[Opening Records for this task section]

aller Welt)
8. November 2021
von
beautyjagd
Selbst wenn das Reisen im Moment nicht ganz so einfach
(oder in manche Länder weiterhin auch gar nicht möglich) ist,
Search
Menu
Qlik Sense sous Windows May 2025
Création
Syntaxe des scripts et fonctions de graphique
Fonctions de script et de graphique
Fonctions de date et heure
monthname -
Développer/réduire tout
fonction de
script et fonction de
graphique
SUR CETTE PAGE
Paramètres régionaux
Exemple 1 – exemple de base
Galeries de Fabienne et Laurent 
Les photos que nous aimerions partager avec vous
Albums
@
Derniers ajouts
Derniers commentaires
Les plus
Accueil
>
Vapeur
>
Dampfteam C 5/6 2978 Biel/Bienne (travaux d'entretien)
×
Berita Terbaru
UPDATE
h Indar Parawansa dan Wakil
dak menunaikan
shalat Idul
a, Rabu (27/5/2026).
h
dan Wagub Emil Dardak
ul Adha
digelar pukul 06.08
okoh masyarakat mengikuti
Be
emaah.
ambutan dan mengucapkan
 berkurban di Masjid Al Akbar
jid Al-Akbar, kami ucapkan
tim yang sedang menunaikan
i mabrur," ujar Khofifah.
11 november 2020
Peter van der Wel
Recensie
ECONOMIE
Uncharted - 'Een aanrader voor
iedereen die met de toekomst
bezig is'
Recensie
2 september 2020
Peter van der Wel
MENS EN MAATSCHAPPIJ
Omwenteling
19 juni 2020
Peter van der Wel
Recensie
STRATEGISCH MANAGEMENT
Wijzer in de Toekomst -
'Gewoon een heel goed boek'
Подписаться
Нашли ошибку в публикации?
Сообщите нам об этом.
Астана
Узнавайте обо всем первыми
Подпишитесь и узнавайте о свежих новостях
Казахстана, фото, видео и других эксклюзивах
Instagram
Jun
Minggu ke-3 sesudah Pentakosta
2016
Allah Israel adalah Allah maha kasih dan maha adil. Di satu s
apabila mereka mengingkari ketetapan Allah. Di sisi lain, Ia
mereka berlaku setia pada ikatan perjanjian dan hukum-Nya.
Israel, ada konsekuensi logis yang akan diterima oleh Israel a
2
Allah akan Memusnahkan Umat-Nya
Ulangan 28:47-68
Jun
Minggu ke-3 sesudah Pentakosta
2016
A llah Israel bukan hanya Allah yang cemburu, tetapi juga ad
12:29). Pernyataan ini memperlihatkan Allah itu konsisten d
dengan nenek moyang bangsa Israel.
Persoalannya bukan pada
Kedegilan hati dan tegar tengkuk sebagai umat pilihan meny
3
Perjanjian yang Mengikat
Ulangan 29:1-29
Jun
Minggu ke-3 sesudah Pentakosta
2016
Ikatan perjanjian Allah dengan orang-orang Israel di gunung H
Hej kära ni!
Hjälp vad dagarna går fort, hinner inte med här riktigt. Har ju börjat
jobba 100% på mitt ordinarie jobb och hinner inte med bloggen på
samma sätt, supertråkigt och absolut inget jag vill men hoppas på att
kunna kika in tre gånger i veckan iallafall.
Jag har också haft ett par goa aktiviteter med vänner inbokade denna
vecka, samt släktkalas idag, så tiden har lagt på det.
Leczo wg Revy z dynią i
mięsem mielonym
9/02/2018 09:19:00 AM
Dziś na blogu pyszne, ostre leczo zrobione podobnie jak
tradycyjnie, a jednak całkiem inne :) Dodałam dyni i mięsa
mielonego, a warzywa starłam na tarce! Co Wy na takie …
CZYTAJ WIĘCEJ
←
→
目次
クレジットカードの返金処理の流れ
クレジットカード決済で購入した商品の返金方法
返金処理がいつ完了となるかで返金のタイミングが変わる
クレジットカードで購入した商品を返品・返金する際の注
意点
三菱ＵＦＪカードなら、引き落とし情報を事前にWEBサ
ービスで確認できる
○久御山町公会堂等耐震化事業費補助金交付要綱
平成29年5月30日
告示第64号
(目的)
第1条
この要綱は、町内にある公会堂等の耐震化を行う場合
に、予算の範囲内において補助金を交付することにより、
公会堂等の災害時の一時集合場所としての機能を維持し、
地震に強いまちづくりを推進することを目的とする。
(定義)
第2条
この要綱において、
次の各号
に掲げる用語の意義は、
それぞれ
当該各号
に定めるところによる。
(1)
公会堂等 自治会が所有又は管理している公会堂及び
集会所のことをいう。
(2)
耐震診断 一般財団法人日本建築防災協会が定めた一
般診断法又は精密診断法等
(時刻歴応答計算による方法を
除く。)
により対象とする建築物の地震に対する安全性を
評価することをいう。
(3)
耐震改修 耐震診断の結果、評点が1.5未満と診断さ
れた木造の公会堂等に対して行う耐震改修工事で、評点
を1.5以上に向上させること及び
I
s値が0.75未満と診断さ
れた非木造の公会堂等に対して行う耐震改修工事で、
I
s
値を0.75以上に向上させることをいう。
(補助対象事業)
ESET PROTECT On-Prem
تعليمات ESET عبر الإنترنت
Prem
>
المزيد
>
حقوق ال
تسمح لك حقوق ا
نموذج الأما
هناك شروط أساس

[Closing Records for this task section]

● **Assigned task**
Put every line of the material into a Markdown table with the columns Row and Line, numbering each row in order and leaving out any blank lines.

● **Task answer**
| Row | Line |
|---|---|
| 1 | aller Welt) |
| 2 | 8. November 2021 |
| 3 | von |
| 4 | beautyjagd |
| 5 | Selbst wenn das Reisen im Moment nicht ganz so einfach |
| 6 | (oder in manche Länder weiterhin auch gar nicht möglich) ist, |
| 7 | Search |
| 8 | Menu |
| 9 | Qlik Sense sous Windows May 2025 |
| 10 | Création |
| 11 | Syntaxe des scripts et fonctions de graphique |
| 12 | Fonctions de script et de graphique |
| 13 | Fonctions de date et heure |
| 14 | monthname - |
| 15 | Développer/réduire tout |
| 16 | fonction de |
| 17 | script et fonction de |
| 18 | graphique |
| 19 | SUR CETTE PAGE |
| 20 | Paramètres régionaux |
| 21 | Exemple 1 – exemple de base |
| 22 | Galeries de Fabienne et Laurent  |
| 23 | Les photos que nous aimerions partager avec vous |
| 24 | Albums |
| 25 | @ |
| 26 | Derniers ajouts |
| 27 | Derniers commentaires |
| 28 | Les plus |
| 29 | Accueil |
| 30 | > |
| 31 | Vapeur |
| 32 | > |
| 33 | Dampfteam C 5/6 2978 Biel/Bienne (travaux d'entretien) |
| 34 | × |
| 35 | Berita Terbaru |
| 36 | UPDATE |
| 37 | h Indar Parawansa dan Wakil |
| 38 | dak menunaikan |
| 39 | shalat Idul |
| 40 | a, Rabu (27/5/2026). |
| 41 | h |
| 42 | dan Wagub Emil Dardak |
| 43 | ul Adha |
| 44 | digelar pukul 06.08 |
| 45 | okoh masyarakat mengikuti |
| 46 | Be |
| 47 | emaah. |
| 48 | ambutan dan mengucapkan |
| 49 |  berkurban di Masjid Al Akbar |
| 50 | jid Al-Akbar, kami ucapkan |
| 51 | tim yang sedang menunaikan |
| 52 | i mabrur," ujar Khofifah. |
| 53 | 11 november 2020 |
| 54 | Peter van der Wel |
| 55 | Recensie |
| 56 | ECONOMIE |
| 57 | Uncharted - 'Een aanrader voor |
| 58 | iedereen die met de toekomst |
| 59 | bezig is' |
| 60 | Recensie |
| 61 | 2 september 2020 |
| 62 | Peter van der Wel |
| 63 | MENS EN MAATSCHAPPIJ |
| 64 | Omwenteling |
| 65 | 19 juni 2020 |
| 66 | Peter van der Wel |
| 67 | Recensie |
| 68 | STRATEGISCH MANAGEMENT |
| 69 | Wijzer in de Toekomst - |
| 70 | 'Gewoon een heel goed boek' |
| 71 | Подписаться |
| 72 | Нашли ошибку в публикации? |
| 73 | Сообщите нам об этом. |
| 74 | Астана |
| 75 | Узнавайте обо всем первыми |
| 76 | Подпишитесь и узнавайте о свежих новостях |
| 77 | Казахстана, фото, видео и других эксклюзивах |
| 78 | Instagram |
| 79 | Jun |
| 80 | Minggu ke-3 sesudah Pentakosta |
| 81 | 2016 |
| 82 | Allah Israel adalah Allah maha kasih dan maha adil. Di satu s |
| 83 | apabila mereka mengingkari ketetapan Allah. Di sisi lain, Ia |
| 84 | mereka berlaku setia pada ikatan perjanjian dan hukum-Nya. |
| 85 | Israel, ada konsekuensi logis yang akan diterima oleh Israel a |
| 86 | 2 |
| 87 | Allah akan Memusnahkan Umat-Nya |
| 88 | Ulangan 28:47-68 |
| 89 | Jun |
| 90 | Minggu ke-3 sesudah Pentakosta |
| 91 | 2016 |
| 92 | A llah Israel bukan hanya Allah yang cemburu, tetapi juga ad |
| 93 | 12:29). Pernyataan ini memperlihatkan Allah itu konsisten d |
| 94 | dengan nenek moyang bangsa Israel. |
| 95 | Persoalannya bukan pada |
| 96 | Kedegilan hati dan tegar tengkuk sebagai umat pilihan meny |
| 97 | 3 |
| 98 | Perjanjian yang Mengikat |
| 99 | Ulangan 29:1-29 |
| 100 | Jun |
| 101 | Minggu ke-3 sesudah Pentakosta |
| 102 | 2016 |
| 103 | Ikatan perjanjian Allah dengan orang-orang Israel di gunung H |
| 104 | Hej kära ni! |
| 105 | Hjälp vad dagarna går fort, hinner inte med här riktigt. Har ju börjat |
| 106 | jobba 100% på mitt ordinarie jobb och hinner inte med bloggen på |
| 107 | samma sätt, supertråkigt och absolut inget jag vill men hoppas på att |
| 108 | kunna kika in tre gånger i veckan iallafall. |
| 109 | Jag har också haft ett par goa aktiviteter med vänner inbokade denna |
| 110 | vecka, samt släktkalas idag, så tiden har lagt på det. |
| 111 | Leczo wg Revy z dynią i |
| 112 | mięsem mielonym |
| 113 | 9/02/2018 09:19:00 AM |
| 114 | Dziś na blogu pyszne, ostre leczo zrobione podobnie jak |
| 115 | tradycyjnie, a jednak całkiem inne :) Dodałam dyni i mięsa |
| 116 | mielonego, a warzywa starłam na tarce! Co Wy na takie … |
| 117 | CZYTAJ WIĘCEJ |
| 118 | ← |
| 119 | → |
| 120 | 目次 |
| 121 | クレジットカードの返金処理の流れ |
| 122 | クレジットカード決済で購入した商品の返金方法 |
| 123 | 返金処理がいつ完了となるかで返金のタイミングが変わる |
| 124 | クレジットカードで購入した商品を返品・返金する際の注 |
| 125 | 意点 |
| 126 | 三菱ＵＦＪカードなら、引き落とし情報を事前にWEBサ |
| 127 | ービスで確認できる |
| 128 | ○久御山町公会堂等耐震化事業費補助金交付要綱 |
| 129 | 平成29年5月30日 |
| 130 | 告示第64号 |
| 131 | (目的) |
| 132 | 第1条 |
| 133 | この要綱は、町内にある公会堂等の耐震化を行う場合 |
| 134 | に、予算の範囲内において補助金を交付することにより、 |
| 135 | 公会堂等の災害時の一時集合場所としての機能を維持し、 |
| 136 | 地震に強いまちづくりを推進することを目的とする。 |
| 137 | (定義) |
| 138 | 第2条 |
| 139 | この要綱において、 |
| 140 | 次の各号 |
| 141 | に掲げる用語の意義は、 |
| 142 | それぞれ |
| 143 | 当該各号 |
| 144 | に定めるところによる。 |
| 145 | (1) |
| 146 | 公会堂等 自治会が所有又は管理している公会堂及び |
| 147 | 集会所のことをいう。 |
| 148 | (2) |
| 149 | 耐震診断 一般財団法人日本建築防災協会が定めた一 |
| 150 | 般診断法又は精密診断法等 |
| 151 | (時刻歴応答計算による方法を |
| 152 | 除く。) |
| 153 | により対象とする建築物の地震に対する安全性を |
| 154 | 評価することをいう。 |
| 155 | (3) |
| 156 | 耐震改修 耐震診断の結果、評点が1.5未満と診断さ |
| 157 | れた木造の公会堂等に対して行う耐震改修工事で、評点 |
| 158 | を1.5以上に向上させること及び |
| 159 | I |
| 160 | s値が0.75未満と診断さ |
| 161 | れた非木造の公会堂等に対して行う耐震改修工事で、 |
| 162 | I |
| 163 | s |
| 164 | 値を0.75以上に向上させることをいう。 |
| 165 | (補助対象事業) |
| 166 | ESET PROTECT On-Prem |
| 167 | تعليمات ESET عبر الإنترنت |
| 168 | Prem |
| 169 | > |
| 170 | المزيد |
| 171 | > |
| 172 | حقوق ال |
| 173 | تسمح لك حقوق ا |
| 174 | نموذج الأما |
| 175 | هناك شروط أساس |